Anoche en el autoservicio de enfrente quisieron entrar pero los
disturbiamos con nuestras propias armas de fuego, resume
Hugo Juárez mientras termina de bajar vigilando a los costados
con desconfianza.
¿Hubo heridos? Juárez dice que no sé
mientras relojea al grupo de sus potenciales saqueadores que va creciendo
a unos metros. Los que llegan son adolescentes de 15 o 16 años
en bicicleta, mujeres a pie, algunos chicos. Todos esperan parados a una
distancia prudente de la reja electrificada. Vienen del sur: en el super
El Cholo, a diez cuadras, alguien cruzó en la puerta dos camiones
con acoplados que nadie puede mover; más cerca, en el Ekis, hubo
una escaramuza con la policía. Algunos ganaron y consiguieron
agarrar algo y a otros nos corrieron con los gases, explica Mario.
A él le tocó estar en el segundo grupo.
Diez cuadras adelante, en el supermercado Valencia, los de Las Catonas
tienen suerte. No hay custodia y en una avanzada 30 adolescentes levanta
la persiana; hay corridas y ruido de vidrios rotos. El primero en salir
con una carga es un chico de pelo por la cintura y un tatuaje de AC/DC
en el hombro. Lleva con dificultad un pack de gaseosas y le sangra el
brazo derecho.
En la entrada del Carrefour la gente espera desde las diez de la mañana.
Hay custodia, tironeos, empujones y un clima de tensión que presagia
el mal día.

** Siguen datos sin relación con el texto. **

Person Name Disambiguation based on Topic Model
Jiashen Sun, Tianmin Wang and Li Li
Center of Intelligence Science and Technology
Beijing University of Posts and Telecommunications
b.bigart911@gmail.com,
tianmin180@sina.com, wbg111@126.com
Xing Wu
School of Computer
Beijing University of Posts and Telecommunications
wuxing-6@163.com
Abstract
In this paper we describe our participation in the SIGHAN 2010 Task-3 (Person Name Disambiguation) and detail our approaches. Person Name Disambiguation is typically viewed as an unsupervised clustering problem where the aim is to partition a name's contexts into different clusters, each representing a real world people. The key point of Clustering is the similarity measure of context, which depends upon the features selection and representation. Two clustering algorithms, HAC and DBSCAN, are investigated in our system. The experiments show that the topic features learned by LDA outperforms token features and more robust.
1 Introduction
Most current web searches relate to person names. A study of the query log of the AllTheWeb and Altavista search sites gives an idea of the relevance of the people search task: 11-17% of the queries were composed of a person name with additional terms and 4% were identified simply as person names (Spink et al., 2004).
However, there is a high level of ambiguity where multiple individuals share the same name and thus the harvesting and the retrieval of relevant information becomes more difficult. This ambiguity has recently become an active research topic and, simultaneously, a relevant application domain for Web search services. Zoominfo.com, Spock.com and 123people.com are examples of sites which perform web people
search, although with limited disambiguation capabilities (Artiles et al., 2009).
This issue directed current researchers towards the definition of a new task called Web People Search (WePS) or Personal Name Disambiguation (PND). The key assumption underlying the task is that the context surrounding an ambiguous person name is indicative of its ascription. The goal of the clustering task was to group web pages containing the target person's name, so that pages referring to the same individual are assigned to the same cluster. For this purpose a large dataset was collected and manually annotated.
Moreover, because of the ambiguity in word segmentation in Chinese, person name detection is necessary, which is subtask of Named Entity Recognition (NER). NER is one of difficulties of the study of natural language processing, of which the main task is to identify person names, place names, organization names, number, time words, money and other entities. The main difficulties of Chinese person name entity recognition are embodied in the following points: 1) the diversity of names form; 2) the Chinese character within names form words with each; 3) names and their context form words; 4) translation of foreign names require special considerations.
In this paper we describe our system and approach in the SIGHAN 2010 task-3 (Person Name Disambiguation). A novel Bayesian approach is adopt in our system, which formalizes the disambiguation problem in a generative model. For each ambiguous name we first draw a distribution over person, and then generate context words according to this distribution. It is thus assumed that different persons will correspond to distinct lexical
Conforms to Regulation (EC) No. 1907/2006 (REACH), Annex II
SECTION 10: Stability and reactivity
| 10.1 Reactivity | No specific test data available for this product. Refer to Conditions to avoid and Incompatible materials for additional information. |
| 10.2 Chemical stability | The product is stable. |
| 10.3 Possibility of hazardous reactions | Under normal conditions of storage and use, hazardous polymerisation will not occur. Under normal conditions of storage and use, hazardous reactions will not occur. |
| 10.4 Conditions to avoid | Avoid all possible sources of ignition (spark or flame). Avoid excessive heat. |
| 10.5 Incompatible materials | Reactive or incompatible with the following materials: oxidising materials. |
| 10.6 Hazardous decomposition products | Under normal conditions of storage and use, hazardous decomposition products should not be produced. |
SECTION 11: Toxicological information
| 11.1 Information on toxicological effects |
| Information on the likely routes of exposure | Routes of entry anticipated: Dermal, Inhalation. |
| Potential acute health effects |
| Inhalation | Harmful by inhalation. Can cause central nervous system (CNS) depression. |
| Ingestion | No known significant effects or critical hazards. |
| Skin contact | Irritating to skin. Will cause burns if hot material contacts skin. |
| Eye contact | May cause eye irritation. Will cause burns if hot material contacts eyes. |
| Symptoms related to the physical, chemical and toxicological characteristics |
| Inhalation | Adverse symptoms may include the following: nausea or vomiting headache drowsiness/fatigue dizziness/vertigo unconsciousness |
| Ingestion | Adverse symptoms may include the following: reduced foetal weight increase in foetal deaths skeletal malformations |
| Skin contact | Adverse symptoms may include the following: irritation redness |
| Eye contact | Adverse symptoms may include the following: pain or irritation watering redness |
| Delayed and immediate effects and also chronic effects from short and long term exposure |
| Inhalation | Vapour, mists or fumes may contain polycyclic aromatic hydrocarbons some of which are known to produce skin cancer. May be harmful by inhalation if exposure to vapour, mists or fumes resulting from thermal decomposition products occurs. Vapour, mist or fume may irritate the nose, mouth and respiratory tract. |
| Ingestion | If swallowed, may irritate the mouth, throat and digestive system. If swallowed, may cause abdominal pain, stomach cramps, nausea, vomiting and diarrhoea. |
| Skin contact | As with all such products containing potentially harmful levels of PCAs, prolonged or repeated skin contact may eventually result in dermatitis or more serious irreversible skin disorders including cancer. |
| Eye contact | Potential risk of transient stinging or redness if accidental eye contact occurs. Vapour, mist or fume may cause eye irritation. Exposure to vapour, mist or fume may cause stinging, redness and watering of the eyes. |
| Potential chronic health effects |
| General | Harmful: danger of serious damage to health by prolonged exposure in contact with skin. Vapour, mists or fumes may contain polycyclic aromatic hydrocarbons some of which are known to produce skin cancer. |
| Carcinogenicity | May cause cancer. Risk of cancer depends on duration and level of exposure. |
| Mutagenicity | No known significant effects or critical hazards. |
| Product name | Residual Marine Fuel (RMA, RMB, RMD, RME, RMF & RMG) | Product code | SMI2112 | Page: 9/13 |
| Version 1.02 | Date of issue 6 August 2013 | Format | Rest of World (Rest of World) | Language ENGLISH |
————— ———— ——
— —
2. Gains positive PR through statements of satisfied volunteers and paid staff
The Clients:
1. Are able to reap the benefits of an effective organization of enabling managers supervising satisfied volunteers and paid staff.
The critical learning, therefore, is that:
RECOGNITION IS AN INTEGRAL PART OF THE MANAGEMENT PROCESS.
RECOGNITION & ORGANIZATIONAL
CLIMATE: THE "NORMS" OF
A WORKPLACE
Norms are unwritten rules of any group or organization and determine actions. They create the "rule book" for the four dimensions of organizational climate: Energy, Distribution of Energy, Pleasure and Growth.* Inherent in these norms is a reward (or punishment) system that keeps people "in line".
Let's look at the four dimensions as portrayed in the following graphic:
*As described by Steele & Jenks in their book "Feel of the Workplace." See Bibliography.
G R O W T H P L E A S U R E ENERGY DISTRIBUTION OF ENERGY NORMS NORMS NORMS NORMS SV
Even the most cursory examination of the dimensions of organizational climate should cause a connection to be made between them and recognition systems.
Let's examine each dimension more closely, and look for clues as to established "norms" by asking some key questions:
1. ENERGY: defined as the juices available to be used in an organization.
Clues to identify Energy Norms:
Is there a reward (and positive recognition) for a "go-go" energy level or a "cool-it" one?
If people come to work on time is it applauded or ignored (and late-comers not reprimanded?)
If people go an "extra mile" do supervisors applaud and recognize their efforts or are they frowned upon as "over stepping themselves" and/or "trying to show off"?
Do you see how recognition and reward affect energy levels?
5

Los 800 vecinos vienen de barrios diversos como el
San Brizzi, el Bon Giovanni, el Parque, el San José, zonas donde
la desocupación trepa al 50 por ciento entre los jefes de hogar.
Algunos decidieron salir a pedir comida la noche anterior, en una asamblea
en la que prepararon un listado de las familias solicitantes. Otros se
enteraron hace minutos, como Daniel que es cartonero y lo vio por televisión.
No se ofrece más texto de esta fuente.